- **Data for the task**
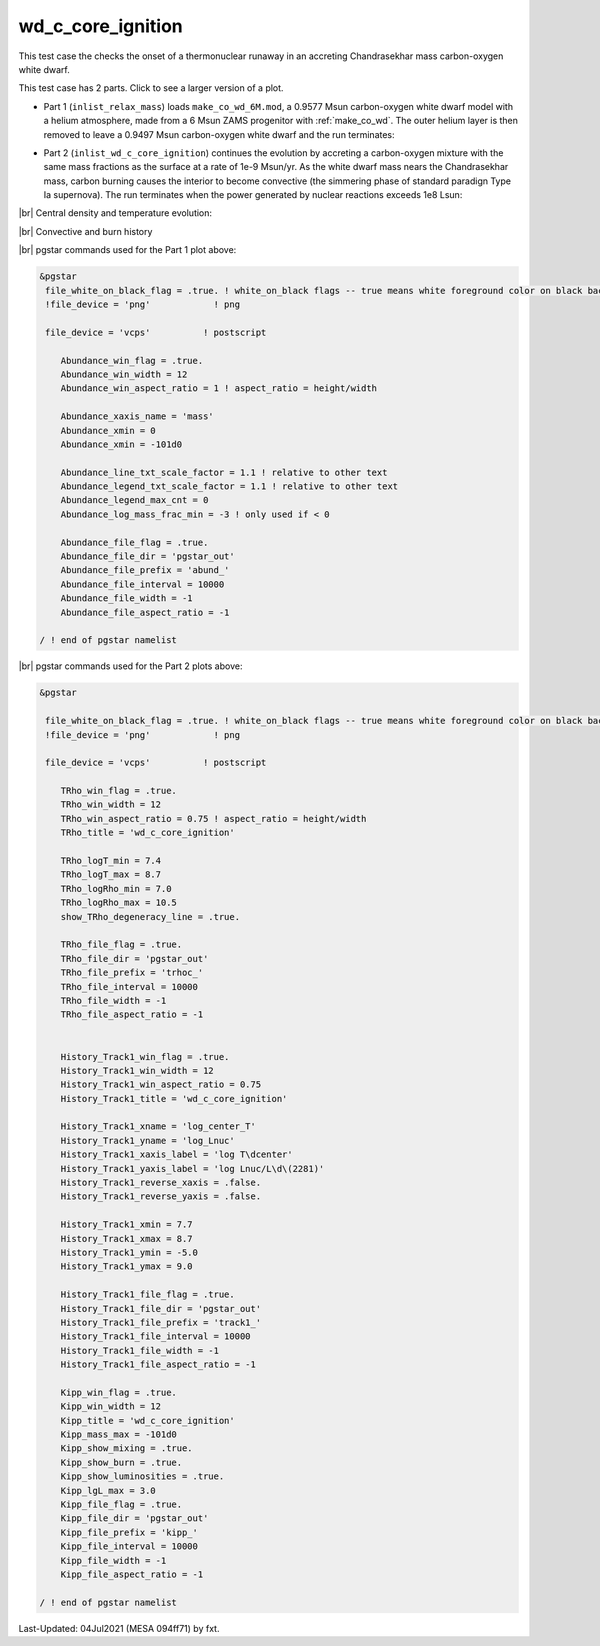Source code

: .. _wd_c_core_ignition:

******************
wd_c_core_ignition
******************

This test case the checks the onset of a thermonuclear runaway in an accreting Chandrasekhar mass carbon-oxygen white dwarf.

This test case has 2 parts. Click to see a larger version of a plot.

* Part 1 (``inlist_relax_mass``) loads ``make_co_wd_6M.mod``, a 0.9577 Msun carbon-oxygen white dwarf model with a helium atmosphere, made from a 6 Msun ZAMS progenitor with :ref:`make_co_wd`. The outer helium layer is then removed to leave a 0.9497 Msun carbon-oxygen white dwarf and the run terminates:

.. image:: ../../../star/test_suite/wd_c_core_ignition/docs/abund_000058.svg
   :width: 100%


* Part 2 (``inlist_wd_c_core_ignition``) continues the evolution by accreting a carbon-oxygen mixture with the same mass fractions as the surface at a rate of 1e-9 Msun/yr. As the white dwarf mass nears the Chandrasekhar mass, carbon burning causes the interior to become convective (the simmering phase of standard paradign Type Ia supernova). The run terminates when the power generated by nuclear reactions exceeds 1e8 Lsun:

.. image:: ../../../star/test_suite/wd_c_core_ignition/docs/track1_000747.svg

|br| 
Central density and temperature evolution:

.. image:: ../../../star/test_suite/wd_c_core_ignition/docs/trhoc_000747.svg

|br| 
Convective and burn history

.. image:: ../../../star/test_suite/wd_c_core_ignition/docs/kipp_000747.svg


|br|
pgstar commands used for the Part 1 plot above:

.. code-block:: console

 &pgstar
  file_white_on_black_flag = .true. ! white_on_black flags -- true means white foreground color on black background
  !file_device = 'png'            ! png

  file_device = 'vcps'          ! postscript

     Abundance_win_flag = .true.
     Abundance_win_width = 12
     Abundance_win_aspect_ratio = 1 ! aspect_ratio = height/width

     Abundance_xaxis_name = 'mass'
     Abundance_xmin = 0 
     Abundance_xmin = -101d0

     Abundance_line_txt_scale_factor = 1.1 ! relative to other text
     Abundance_legend_txt_scale_factor = 1.1 ! relative to other text
     Abundance_legend_max_cnt = 0
     Abundance_log_mass_frac_min = -3 ! only used if < 0

     Abundance_file_flag = .true.
     Abundance_file_dir = 'pgstar_out'
     Abundance_file_prefix = 'abund_'
     Abundance_file_interval = 10000
     Abundance_file_width = -1 
     Abundance_file_aspect_ratio = -1 

 / ! end of pgstar namelist


|br|
pgstar commands used for the Part 2 plots above:

.. code-block:: console

 &pgstar

  file_white_on_black_flag = .true. ! white_on_black flags -- true means white foreground color on black background
  !file_device = 'png'            ! png

  file_device = 'vcps'          ! postscript

     TRho_win_flag = .true.
     TRho_win_width = 12
     TRho_win_aspect_ratio = 0.75 ! aspect_ratio = height/width
     TRho_title = 'wd_c_core_ignition'      

     TRho_logT_min = 7.4 
     TRho_logT_max = 8.7 
     TRho_logRho_min = 7.0 
     TRho_logRho_max = 10.5 
     show_TRho_degeneracy_line = .true.

     TRho_file_flag = .true.
     TRho_file_dir = 'pgstar_out'
     TRho_file_prefix = 'trhoc_'
     TRho_file_interval = 10000
     TRho_file_width = -1 
     TRho_file_aspect_ratio = -1 


     History_Track1_win_flag = .true.
     History_Track1_win_width = 12
     History_Track1_win_aspect_ratio = 0.75
     History_Track1_title = 'wd_c_core_ignition'

     History_Track1_xname = 'log_center_T'
     History_Track1_yname = 'log_Lnuc'
     History_Track1_xaxis_label = 'log T\dcenter'
     History_Track1_yaxis_label = 'log Lnuc/L\d\(2281)'
     History_Track1_reverse_xaxis = .false.
     History_Track1_reverse_yaxis = .false.

     History_Track1_xmin = 7.7
     History_Track1_xmax = 8.7
     History_Track1_ymin = -5.0
     History_Track1_ymax = 9.0

     History_Track1_file_flag = .true.
     History_Track1_file_dir = 'pgstar_out'
     History_Track1_file_prefix = 'track1_'
     History_Track1_file_interval = 10000
     History_Track1_file_width = -1
     History_Track1_file_aspect_ratio = -1

     Kipp_win_flag = .true.
     Kipp_win_width = 12
     Kipp_title = 'wd_c_core_ignition'      
     Kipp_mass_max = -101d0
     Kipp_show_mixing = .true.
     Kipp_show_burn = .true.
     Kipp_show_luminosities = .true.
     Kipp_lgL_max = 3.0
     Kipp_file_flag = .true.
     Kipp_file_dir = 'pgstar_out'
     Kipp_file_prefix = 'kipp_'
     Kipp_file_interval = 10000
     Kipp_file_width = -1 
     Kipp_file_aspect_ratio = -1 

 / ! end of pgstar namelist



Last-Updated: 04Jul2021 (MESA 094ff71) by fxt.


.. # define a hard line break for HTML
.. |br| raw:: html

      <br>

- **Your instructions**
Without copying any images, transcribe the records exactly as they stand.

- **Exercise response**
Source code

: .. _wd_c_core_ignition:

******************
wd_c_core_ignition
******************

This test case the checks the onset of a thermonuclear runaway in an accreting Chandrasekhar mass carbon-oxygen white dwarf.

This test case has 2 parts. Click to see a larger version of a plot.

* Part 1 (``inlist_relax_mass``) loads ``make_co_wd_6M.mod``, a 0.9577 Msun carbon-oxygen white dwarf model with a helium atmosphere, made from a 6 Msun ZAMS progenitor with :ref:`make_co_wd`. The outer helium layer is then removed to leave a 0.9497 Msun carbon-oxygen white dwarf and the run terminates:

.. image:: ../../../star/test_suite/wd_c_core_ignition/docs/abund_000058.svg
   :width: 100%


* Part 2 (``inlist_wd_c_core_ignition``) continues the evolution by accreting a carbon-oxygen mixture with the same mass fractions as the surface at a rate of 1e-9 Msun/yr. As the white dwarf mass nears the Chandrasekhar mass, carbon burning causes the interior to become convective (the simmering phase of standard paradign Type Ia supernova). The run terminates when the power generated by nuclear reactions exceeds 1e8 Lsun:

.. image:: ../../../star/test_suite/wd_c_core_ignition/docs/track1_000747.svg

|br| 
Central density and temperature evolution:

.. image:: ../../../star/test_suite/wd_c_core_ignition/docs/trhoc_000747.svg

|br| 
Convective and burn history

.. image:: ../../../star/test_suite/wd_c_core_ignition/docs/kipp_000747.svg


|br|
pgstar commands used for the Part 1 plot above:

.. code-block:: console

 &pgstar
  file_white_on_black_flag = .true. ! white_on_black flags -- true means white foreground color on black background
  !file_device = 'png'            ! png

  file_device = 'vcps'          ! postscript

     Abundance_win_flag = .true.
     Abundance_win_width = 12
     Abundance_win_aspect_ratio = 1 ! aspect_ratio = height/width

     Abundance_xaxis_name = 'mass'
     Abundance_xmin = 0 
     Abundance_xmin = -101d0

     Abundance_line_txt_scale_factor = 1.1 ! relative to other text
     Abundance_legend_txt_scale_factor = 1.1 ! relative to other text
     Abundance_legend_max_cnt = 0
     Abundance_log_mass_frac_min = -3 ! only used if < 0

     Abundance_file_flag = .true.
     Abundance_file_dir = 'pgstar_out'
     Abundance_file_prefix = 'abund_'
     Abundance_file_interval = 10000
     Abundance_file_width = -1 
     Abundance_file_aspect_ratio = -1 

 / ! end of pgstar namelist


|br|
pgstar commands used for the Part 2 plots above:

.. code-block:: console

 &pgstar

  file_white_on_black_flag = .true. ! white_on_black flags -- true means white foreground color on black background
  !file_device = 'png'            ! png

  file_device = 'vcps'          ! postscript

     TRho_win_flag = .true.
     TRho_win_width = 12
     TRho_win_aspect_ratio = 0.75 ! aspect_ratio = height/width
     TRho_title = 'wd_c_core_ignition'      

     TRho_logT_min = 7.4 
     TRho_logT_max = 8.7 
     TRho_logRho_min = 7.0 
     TRho_logRho_max = 10.5 
     show_TRho_degeneracy_line = .true.

     TRho_file_flag = .true.
     TRho_file_dir = 'pgstar_out'
     TRho_file_prefix = 'trhoc_'
     TRho_file_interval = 10000
     TRho_file_width = -1 
     TRho_file_aspect_ratio = -1 


     History_Track1_win_flag = .true.
     History_Track1_win_width = 12
     History_Track1_win_aspect_ratio = 0.75
     History_Track1_title = 'wd_c_core_ignition'

     History_Track1_xname = 'log_center_T'
     History_Track1_yname = 'log_Lnuc'
     History_Track1_xaxis_label = 'log T\dcenter'
     History_Track1_yaxis_label = 'log Lnuc/L\d\(2281)'
     History_Track1_reverse_xaxis = .false.
     History_Track1_reverse_yaxis = .false.

     History_Track1_xmin = 7.7
     History_Track1_xmax = 8.7
     History_Track1_ymin = -5.0
     History_Track1_ymax = 9.0

     History_Track1_file_flag = .true.
     History_Track1_file_dir = 'pgstar_out'
     History_Track1_file_prefix = 'track1_'
     History_Track1_file_interval = 10000
     History_Track1_file_width = -1
     History_Track1_file_aspect_ratio = -1

     Kipp_win_flag = .true.
     Kipp_win_width = 12
     Kipp_title = 'wd_c_core_ignition'      
     Kipp_mass_max = -101d0
     Kipp_show_mixing = .true.
     Kipp_show_burn = .true.
     Kipp_show_luminosities = .true.
     Kipp_lgL_max = 3.0
     Kipp_file_flag = .true.
     Kipp_file_dir = 'pgstar_out'
     Kipp_file_prefix = 'kipp_'
     Kipp_file_interval = 10000
     Kipp_file_width = -1 
     Kipp_file_aspect_ratio = -1 

 / ! end of pgstar namelist



Last-Updated: 04Jul2021 (MESA 094ff71) by fxt.


.. # define a hard line break for HTML
.. |br| raw:: html

      <br>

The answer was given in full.